Pick up the essay on marketers spamming people through texts and social media, and continue it from its last sentence.

# TEXT SEGMENT start

It used to be telemarketers were the root of all evil. You knew that every night, your dinner would be interrupted by someone calling to upgrade your phone to a new service you couldn’t live without or announce that you were randomly selected to win a grand prize if you only visited his or her time-share in Boca. Blessedly, no-call lists went into effect and most of the calls stopped.
Unfortunately, as technology has evolved, so have the ways irreverent marketers can reach us. I have to say, I’m amazed at the ingenuity. Now, instead of telemarketing calls, I get texts. Instead of email spam, I get Twitter spam. Facebook is wallpapered in ads and companies wanting to be my “friend” because I fit a profile.
The question becomes, should we do it just because we can? The latest example of Habitat including #hashtags in their Twitter messages so they’d fall in the top trending topics seems a bit unscrupulous. Tweeps hoping to catch up on the Iran crisis probably were a bit frustrated to find tweets about the latest furniture promotions in-store mixed in among their feeds. I, personally, have noticed a huge upswing in companies following me to get my attention (over 10% of my followers are now this type). Fortunately, I don’t use the auto-follow feature so I don’t see many of the tweets they’re hoping to catch me with.
CAN-SPAM rules prohibit marketers from randomly spamming email accounts and I expect regulations on texts, tweets, Facebook updates and even forum posts will not be far away. But rules and regulations will always lag technology and creativity.

# TEXT SEGMENT end
# SUPPLIED MATERIAL start

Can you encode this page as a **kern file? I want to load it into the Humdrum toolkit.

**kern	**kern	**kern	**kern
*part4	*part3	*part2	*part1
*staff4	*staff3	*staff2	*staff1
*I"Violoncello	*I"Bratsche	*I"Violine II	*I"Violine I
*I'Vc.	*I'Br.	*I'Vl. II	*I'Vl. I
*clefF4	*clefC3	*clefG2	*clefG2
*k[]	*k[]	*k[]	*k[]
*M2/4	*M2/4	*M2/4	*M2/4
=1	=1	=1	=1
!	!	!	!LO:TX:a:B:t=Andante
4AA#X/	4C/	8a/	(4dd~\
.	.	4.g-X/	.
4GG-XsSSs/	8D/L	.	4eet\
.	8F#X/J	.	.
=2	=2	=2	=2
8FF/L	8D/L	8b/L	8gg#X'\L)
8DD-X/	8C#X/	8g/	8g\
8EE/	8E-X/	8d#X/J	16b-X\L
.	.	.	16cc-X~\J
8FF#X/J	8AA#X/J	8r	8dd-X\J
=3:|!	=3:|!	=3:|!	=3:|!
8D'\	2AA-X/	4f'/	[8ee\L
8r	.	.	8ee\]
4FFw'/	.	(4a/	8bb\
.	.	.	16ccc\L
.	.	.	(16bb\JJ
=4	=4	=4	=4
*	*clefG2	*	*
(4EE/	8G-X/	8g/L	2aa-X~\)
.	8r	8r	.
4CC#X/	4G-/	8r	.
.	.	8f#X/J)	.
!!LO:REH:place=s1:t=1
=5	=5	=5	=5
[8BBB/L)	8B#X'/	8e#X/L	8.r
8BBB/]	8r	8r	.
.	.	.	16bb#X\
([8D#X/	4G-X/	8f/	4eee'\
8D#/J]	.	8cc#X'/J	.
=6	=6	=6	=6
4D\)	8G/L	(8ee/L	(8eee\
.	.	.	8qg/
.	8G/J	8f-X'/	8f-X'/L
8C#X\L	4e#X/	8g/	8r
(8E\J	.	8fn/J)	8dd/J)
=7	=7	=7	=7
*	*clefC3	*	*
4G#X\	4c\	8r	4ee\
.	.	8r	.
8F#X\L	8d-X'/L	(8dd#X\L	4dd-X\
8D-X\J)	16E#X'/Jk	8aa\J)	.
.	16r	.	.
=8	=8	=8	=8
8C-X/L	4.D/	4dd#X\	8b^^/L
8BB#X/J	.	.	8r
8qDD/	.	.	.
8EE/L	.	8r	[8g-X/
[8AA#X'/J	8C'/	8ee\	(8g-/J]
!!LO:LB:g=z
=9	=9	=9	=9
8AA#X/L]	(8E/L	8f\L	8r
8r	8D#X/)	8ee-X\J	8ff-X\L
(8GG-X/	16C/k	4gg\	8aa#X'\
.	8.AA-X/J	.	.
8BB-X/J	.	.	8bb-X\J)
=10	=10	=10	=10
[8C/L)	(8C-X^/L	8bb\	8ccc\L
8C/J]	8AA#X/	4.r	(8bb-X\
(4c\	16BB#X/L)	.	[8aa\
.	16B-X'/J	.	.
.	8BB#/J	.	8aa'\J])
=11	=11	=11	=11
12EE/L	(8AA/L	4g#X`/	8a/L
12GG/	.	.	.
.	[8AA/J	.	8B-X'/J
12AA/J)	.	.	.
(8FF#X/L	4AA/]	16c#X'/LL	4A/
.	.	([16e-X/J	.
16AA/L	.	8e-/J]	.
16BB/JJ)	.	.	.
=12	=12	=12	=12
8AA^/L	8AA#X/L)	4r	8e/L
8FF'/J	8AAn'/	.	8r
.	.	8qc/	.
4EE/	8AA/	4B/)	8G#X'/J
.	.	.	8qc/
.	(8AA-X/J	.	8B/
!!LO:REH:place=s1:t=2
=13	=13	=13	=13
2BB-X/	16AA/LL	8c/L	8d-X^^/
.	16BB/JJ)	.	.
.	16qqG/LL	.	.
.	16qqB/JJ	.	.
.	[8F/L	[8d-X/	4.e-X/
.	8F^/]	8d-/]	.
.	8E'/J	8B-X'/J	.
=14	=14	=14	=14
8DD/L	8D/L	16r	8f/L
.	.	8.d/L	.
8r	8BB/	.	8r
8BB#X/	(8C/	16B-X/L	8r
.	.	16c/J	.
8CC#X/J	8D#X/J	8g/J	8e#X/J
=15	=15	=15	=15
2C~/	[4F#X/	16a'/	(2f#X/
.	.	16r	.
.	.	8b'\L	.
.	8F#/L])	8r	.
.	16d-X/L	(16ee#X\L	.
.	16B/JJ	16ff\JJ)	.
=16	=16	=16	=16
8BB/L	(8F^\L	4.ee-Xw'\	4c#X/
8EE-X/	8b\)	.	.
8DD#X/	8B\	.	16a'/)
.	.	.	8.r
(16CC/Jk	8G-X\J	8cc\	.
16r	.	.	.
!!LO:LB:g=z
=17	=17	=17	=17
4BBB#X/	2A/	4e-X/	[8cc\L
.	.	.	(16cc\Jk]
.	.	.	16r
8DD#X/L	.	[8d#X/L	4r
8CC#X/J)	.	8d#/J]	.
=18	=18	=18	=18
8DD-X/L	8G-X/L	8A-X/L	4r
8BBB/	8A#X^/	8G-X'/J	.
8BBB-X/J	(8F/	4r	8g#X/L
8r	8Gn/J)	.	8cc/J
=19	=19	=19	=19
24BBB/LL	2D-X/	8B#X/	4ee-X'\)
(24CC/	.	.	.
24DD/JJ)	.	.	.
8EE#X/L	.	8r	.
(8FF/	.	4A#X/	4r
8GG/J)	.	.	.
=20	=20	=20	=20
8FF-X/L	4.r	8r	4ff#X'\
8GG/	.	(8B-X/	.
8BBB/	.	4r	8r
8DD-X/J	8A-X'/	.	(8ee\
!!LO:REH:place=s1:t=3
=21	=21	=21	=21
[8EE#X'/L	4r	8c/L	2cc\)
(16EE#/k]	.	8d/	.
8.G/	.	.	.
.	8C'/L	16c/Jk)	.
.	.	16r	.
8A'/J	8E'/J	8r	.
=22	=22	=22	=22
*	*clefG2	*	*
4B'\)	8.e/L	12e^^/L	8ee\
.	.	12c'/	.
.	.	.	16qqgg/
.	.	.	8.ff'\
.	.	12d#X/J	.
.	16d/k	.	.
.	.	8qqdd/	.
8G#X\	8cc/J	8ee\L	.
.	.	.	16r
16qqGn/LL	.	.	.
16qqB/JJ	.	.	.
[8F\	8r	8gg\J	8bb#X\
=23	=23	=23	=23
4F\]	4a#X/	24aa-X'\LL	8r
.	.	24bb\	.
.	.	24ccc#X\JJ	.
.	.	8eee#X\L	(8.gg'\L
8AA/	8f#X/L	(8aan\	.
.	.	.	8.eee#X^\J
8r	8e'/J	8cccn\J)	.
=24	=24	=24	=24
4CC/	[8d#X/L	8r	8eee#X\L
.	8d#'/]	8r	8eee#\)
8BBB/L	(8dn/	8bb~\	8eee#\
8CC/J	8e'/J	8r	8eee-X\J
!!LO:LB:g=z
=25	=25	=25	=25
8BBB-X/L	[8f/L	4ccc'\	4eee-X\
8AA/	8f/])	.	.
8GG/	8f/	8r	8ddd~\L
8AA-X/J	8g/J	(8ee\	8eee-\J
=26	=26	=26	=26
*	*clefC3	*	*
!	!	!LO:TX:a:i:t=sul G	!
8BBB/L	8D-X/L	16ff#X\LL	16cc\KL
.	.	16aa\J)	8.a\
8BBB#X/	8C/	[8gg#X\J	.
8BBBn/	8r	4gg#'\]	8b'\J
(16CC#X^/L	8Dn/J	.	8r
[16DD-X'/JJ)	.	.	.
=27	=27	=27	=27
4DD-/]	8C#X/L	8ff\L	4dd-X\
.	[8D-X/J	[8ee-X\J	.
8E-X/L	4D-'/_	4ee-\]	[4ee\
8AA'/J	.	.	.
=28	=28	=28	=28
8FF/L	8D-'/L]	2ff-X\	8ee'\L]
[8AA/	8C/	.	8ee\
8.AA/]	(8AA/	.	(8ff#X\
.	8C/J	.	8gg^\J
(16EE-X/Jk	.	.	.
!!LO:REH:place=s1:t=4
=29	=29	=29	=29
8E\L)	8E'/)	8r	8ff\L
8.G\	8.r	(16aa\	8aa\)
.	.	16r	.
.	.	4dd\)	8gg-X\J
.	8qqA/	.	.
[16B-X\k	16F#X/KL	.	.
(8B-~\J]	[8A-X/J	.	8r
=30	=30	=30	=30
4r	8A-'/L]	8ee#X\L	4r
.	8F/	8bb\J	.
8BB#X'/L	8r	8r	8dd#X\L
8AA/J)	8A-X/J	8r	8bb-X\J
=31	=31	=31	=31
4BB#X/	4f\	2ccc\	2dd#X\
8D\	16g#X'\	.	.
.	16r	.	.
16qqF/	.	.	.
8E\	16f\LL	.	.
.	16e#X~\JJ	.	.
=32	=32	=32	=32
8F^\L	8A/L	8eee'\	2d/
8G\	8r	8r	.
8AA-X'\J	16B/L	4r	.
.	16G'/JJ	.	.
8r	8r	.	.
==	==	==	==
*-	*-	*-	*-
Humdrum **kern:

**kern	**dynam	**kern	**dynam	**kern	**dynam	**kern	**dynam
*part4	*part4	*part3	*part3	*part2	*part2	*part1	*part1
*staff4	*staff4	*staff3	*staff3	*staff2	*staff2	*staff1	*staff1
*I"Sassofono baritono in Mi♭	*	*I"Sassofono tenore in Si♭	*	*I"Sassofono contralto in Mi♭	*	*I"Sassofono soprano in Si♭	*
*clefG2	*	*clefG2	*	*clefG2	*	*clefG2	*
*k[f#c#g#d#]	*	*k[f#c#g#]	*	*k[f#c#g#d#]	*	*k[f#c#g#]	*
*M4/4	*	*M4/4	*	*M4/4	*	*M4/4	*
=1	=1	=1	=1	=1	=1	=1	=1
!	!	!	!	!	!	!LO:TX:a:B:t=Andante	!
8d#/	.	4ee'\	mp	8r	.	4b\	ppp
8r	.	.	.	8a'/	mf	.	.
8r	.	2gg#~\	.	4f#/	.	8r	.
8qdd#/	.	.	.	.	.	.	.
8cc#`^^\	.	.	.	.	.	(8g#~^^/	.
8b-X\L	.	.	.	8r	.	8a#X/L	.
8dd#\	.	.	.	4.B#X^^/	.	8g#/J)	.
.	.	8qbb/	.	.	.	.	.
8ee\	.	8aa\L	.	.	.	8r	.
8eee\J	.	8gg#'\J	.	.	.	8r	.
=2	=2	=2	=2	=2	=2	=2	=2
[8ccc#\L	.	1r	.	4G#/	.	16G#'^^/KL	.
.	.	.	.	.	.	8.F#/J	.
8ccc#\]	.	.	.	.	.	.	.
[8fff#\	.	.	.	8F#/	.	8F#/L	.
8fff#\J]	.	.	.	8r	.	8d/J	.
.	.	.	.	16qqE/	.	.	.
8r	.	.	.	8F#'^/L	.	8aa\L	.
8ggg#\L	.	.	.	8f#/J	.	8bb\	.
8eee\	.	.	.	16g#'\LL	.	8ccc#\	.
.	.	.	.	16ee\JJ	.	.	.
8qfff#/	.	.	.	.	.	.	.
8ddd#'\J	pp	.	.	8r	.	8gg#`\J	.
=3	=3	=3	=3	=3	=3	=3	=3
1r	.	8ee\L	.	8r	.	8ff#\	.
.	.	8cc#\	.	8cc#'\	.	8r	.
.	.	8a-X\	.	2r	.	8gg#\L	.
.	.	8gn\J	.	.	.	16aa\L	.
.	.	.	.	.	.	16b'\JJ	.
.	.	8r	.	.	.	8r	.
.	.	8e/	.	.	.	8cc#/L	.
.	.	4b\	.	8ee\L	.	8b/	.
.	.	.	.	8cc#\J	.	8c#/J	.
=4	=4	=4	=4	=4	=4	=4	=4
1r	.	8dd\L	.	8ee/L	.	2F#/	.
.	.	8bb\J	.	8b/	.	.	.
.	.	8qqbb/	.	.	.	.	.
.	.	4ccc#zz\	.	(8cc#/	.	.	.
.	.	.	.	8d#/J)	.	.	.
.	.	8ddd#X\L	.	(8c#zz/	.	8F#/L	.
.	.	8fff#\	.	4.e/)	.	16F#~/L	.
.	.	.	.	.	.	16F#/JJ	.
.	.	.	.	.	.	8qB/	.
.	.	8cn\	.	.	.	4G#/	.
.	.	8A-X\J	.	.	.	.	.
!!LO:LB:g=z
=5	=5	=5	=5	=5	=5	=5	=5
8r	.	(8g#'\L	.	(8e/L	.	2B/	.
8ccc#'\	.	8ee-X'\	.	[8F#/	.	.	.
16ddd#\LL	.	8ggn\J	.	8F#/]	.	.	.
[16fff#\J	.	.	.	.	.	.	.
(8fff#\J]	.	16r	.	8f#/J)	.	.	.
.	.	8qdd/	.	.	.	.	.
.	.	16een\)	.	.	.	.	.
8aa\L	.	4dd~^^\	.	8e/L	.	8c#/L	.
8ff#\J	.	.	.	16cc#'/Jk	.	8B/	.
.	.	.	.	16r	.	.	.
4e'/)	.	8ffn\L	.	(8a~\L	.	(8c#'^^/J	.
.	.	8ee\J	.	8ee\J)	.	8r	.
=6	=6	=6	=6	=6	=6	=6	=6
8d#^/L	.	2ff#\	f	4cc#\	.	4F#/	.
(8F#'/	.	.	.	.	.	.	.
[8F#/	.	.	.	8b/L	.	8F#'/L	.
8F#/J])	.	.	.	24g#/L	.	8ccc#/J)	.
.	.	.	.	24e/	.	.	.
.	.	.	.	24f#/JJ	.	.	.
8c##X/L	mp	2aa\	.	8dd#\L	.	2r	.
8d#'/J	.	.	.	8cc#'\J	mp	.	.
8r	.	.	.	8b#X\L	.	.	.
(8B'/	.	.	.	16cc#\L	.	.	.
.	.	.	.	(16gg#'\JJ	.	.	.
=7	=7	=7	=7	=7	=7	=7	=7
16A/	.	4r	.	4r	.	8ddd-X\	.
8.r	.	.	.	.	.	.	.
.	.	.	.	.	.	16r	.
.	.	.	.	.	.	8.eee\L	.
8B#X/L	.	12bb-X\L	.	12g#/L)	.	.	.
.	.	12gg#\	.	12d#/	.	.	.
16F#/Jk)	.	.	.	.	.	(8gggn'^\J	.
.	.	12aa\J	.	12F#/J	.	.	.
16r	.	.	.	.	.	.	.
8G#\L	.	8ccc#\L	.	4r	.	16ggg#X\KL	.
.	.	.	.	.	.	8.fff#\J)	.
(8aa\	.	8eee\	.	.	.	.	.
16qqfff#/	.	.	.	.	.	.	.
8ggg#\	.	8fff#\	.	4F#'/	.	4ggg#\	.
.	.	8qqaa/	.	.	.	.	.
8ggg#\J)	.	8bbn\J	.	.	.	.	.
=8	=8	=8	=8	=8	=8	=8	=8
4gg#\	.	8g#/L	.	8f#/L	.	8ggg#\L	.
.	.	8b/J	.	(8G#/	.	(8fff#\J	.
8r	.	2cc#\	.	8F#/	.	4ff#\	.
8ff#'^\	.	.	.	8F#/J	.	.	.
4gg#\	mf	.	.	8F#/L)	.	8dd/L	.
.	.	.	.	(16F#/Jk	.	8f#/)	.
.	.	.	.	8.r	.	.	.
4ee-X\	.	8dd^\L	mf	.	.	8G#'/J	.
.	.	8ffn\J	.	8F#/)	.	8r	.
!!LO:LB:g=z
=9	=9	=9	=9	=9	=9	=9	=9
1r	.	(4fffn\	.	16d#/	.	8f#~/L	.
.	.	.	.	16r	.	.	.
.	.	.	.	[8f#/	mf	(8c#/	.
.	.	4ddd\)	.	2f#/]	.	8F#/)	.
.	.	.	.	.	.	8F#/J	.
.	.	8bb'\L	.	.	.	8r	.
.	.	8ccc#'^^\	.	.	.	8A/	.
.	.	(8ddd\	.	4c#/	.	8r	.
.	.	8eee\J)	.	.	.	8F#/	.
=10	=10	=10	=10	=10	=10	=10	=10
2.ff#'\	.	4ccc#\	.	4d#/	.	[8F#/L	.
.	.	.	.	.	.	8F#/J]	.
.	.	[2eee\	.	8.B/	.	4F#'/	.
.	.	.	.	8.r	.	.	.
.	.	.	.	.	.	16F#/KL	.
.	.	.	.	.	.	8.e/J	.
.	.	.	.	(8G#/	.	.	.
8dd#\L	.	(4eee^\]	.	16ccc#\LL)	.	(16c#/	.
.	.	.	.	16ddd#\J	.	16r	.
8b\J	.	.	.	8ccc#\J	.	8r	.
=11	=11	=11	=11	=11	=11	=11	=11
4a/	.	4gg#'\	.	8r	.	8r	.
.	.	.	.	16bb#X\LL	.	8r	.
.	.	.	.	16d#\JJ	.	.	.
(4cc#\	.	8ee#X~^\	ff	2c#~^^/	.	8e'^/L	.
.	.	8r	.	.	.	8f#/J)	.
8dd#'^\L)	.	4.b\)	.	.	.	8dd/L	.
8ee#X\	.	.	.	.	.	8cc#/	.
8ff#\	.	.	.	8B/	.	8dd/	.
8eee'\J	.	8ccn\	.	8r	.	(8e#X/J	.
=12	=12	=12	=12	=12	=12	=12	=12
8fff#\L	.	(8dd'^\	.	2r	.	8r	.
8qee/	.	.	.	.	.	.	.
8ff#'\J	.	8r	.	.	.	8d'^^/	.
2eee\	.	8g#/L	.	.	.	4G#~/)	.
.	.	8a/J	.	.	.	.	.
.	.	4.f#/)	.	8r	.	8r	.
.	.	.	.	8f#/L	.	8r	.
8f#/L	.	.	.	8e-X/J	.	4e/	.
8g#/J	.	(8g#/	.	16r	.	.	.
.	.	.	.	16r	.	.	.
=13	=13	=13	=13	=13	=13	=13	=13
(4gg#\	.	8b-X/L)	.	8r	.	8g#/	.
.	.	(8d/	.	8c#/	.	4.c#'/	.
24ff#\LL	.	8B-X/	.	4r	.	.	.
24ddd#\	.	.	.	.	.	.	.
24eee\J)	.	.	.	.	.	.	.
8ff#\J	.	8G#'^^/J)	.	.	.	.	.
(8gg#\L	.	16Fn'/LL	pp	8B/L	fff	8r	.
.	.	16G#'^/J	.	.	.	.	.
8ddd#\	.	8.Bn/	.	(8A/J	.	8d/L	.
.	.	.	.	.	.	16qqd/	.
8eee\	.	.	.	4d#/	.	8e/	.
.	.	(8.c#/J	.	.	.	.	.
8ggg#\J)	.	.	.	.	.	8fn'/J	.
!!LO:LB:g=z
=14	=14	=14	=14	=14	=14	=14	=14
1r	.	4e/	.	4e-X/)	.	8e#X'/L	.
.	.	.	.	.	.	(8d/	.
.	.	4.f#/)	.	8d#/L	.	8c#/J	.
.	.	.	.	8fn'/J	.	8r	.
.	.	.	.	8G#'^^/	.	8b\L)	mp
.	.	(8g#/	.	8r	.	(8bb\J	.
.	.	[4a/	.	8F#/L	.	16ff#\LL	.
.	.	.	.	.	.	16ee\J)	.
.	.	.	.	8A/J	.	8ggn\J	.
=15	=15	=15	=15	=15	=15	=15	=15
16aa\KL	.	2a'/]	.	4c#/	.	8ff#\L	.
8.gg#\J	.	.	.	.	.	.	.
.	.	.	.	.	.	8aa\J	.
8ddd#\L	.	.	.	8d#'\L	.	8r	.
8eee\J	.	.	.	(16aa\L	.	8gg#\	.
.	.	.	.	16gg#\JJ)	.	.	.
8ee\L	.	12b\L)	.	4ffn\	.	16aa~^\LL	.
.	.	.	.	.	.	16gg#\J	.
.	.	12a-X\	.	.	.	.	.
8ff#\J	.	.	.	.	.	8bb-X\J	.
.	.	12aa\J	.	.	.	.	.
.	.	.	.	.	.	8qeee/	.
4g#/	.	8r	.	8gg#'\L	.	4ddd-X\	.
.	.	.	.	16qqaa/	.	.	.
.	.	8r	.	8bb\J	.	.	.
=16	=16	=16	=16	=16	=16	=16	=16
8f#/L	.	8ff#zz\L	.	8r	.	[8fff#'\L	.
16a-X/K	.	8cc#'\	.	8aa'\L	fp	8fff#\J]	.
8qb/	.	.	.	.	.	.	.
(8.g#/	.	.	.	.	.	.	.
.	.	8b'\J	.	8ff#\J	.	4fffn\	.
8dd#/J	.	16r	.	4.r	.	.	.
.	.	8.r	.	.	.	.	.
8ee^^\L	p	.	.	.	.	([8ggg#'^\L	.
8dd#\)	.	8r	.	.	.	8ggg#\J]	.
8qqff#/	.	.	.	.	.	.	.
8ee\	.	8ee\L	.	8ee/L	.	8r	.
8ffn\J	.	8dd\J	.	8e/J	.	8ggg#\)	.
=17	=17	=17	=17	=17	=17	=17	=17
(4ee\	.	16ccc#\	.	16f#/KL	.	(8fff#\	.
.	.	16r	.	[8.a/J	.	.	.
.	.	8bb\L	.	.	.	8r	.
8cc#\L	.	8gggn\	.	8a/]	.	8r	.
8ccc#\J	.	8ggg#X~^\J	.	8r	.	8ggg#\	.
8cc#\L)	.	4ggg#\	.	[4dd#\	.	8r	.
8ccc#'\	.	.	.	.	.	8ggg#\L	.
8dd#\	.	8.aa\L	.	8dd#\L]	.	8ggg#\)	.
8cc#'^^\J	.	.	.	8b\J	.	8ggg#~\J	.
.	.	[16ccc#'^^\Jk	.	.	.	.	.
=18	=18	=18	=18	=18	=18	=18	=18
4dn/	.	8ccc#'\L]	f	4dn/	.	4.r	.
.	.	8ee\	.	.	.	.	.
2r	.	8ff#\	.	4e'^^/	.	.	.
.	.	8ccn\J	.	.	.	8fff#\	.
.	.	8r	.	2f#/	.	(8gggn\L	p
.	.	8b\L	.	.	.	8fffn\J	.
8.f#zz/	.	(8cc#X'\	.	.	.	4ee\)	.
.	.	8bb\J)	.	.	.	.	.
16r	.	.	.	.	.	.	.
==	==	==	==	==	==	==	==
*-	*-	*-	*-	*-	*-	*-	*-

# SUPPLIED MATERIAL end

> **TASK OUTPUT**
While I see the direct marketing angle, social media really should be used to become part of customers’ community and generating conversation with them, not just another vehicle to talk at them as done through other vehicles. The beauty of social media is to allow businesses and their customers to relate on a more individual basis, not just to blast messages out. Time Warner and Comcast have done a great job just sitting back and listening to their customers then responding to their needs quickly – in many cases, even faster than those customers can get help via phone.
We’ve had clients ask us occasionally about these methods of reaching potential customers and we always say no. It’s just not worth the risk of alienating them when the potential gain of using social media correctly is so much greater. Hopefully, as marketers turn to their agencies for guidance they’ll start hearing the same response.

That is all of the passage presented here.